§ BACAAN:
Minggu, 07 Mei 2017

1423305198

PROBLEMATIKA PENDIDIKAN ISLAM PADA LEMBAGA PENDIDIKAN ISLAM FORMAL DAN NON FORMAL
(Studi Kasus di Madrasah Ibtidaiyah Darul Hikmah dan Madrasah Diniyah Al-Ikhlas)
Description: Description: D:\IAIN\LOGO IAIN.jpg
LAPORAN OBSERVASI
Disusun Guna Memenuhi Salah Satu Tugas Terstruktur
Mata Kuliah: Kapita Selekta Pendidikan Islam
Dosen Pengampu: Rahman Afandi, S.Ag, M.S.I

Disusun oleh:
Jesi Anjasari (1423305198)

PROGRAM STUDI PENDIDIKAN GURU MADRASAHIBTIDAIYAH
JURUSAN PENDIDIKAN MADRASAH
FAKULTAS TARBIYAH DAN ILMU KEGURUAN
INSTITUT AGAMA ISLAM NEGERI
PURWOKERTO
2017


A.    PENDAHULUAN
Latar Belakang
Tulisan ini akan menjelaskan tentang problem problem pendidikan beserta sebab dan solusi terbaik pada permasalahan yang bergulir pada tahun-tahun ini. Mengapa penulis memilih studi kasus ini, karena problem-problem pada bidang pendidikan sering terjadi dan dapat kitajumpai dengan mudah pada lembaga pendidikan, terutama pendidikan dasar seperti MI. MI adalah lembaga pendidikan
dasar yang mengutamakan pendidikan agama pada siswanya. Problem-problem di MI sangat kompleks dengan kehidupan beragama pada anak usia dini, jika pendidikan
agama gagal maka siswa pun akan gagal dalam menerapkan nilai agama pada kehidupan sehari-hari. Dunia pendidikan saat ini menuai berbagai kritik tajam karena ketidakmampuannya menanggulani berbagai problem penting dalam kehidupan masyarakat.

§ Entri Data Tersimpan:
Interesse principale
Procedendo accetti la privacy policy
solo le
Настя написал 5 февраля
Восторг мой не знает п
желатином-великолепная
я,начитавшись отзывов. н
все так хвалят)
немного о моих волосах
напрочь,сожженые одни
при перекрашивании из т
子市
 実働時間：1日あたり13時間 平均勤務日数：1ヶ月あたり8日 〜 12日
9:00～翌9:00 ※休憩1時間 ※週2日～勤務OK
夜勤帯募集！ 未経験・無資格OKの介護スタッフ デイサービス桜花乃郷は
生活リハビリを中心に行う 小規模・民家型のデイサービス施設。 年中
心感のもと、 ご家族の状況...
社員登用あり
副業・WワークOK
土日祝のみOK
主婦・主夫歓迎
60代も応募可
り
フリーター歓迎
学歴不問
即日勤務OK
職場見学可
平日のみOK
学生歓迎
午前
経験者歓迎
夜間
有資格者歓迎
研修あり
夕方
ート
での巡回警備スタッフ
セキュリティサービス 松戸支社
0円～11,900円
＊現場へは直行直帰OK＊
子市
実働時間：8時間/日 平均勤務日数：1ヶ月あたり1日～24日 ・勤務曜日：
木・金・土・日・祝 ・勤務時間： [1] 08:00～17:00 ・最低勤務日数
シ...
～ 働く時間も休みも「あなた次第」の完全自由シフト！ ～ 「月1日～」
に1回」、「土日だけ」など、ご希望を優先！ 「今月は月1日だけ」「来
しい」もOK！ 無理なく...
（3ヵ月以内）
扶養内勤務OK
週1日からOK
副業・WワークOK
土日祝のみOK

§ TUGAS YANG DIMINTA: Tuliskan kembali secara persis bagian bacaan tentang problematika pendidikan Islam yang dibuka dengan kata-kata "Minggu, 07 Mei" dan ditutup dengan "Jesi Anjasari (1423305198)". Catatan tersebut merupakan bahan yang terpisah dari bacaan.

§ JAWABAN TUGAS:
Minggu, 07 Mei 2017

1423305198

PROBLEMATIKA PENDIDIKAN ISLAM PADA LEMBAGA PENDIDIKAN ISLAM FORMAL DAN NON FORMAL
(Studi Kasus di Madrasah Ibtidaiyah Darul Hikmah dan Madrasah Diniyah Al-Ikhlas)
Description: Description: D:\IAIN\LOGO IAIN.jpg
LAPORAN OBSERVASI
Disusun Guna Memenuhi Salah Satu Tugas Terstruktur
Mata Kuliah: Kapita Selekta Pendidikan Islam
Dosen Pengampu: Rahman Afandi, S.Ag, M.S.I

Disusun oleh:
Jesi Anjasari (1423305198)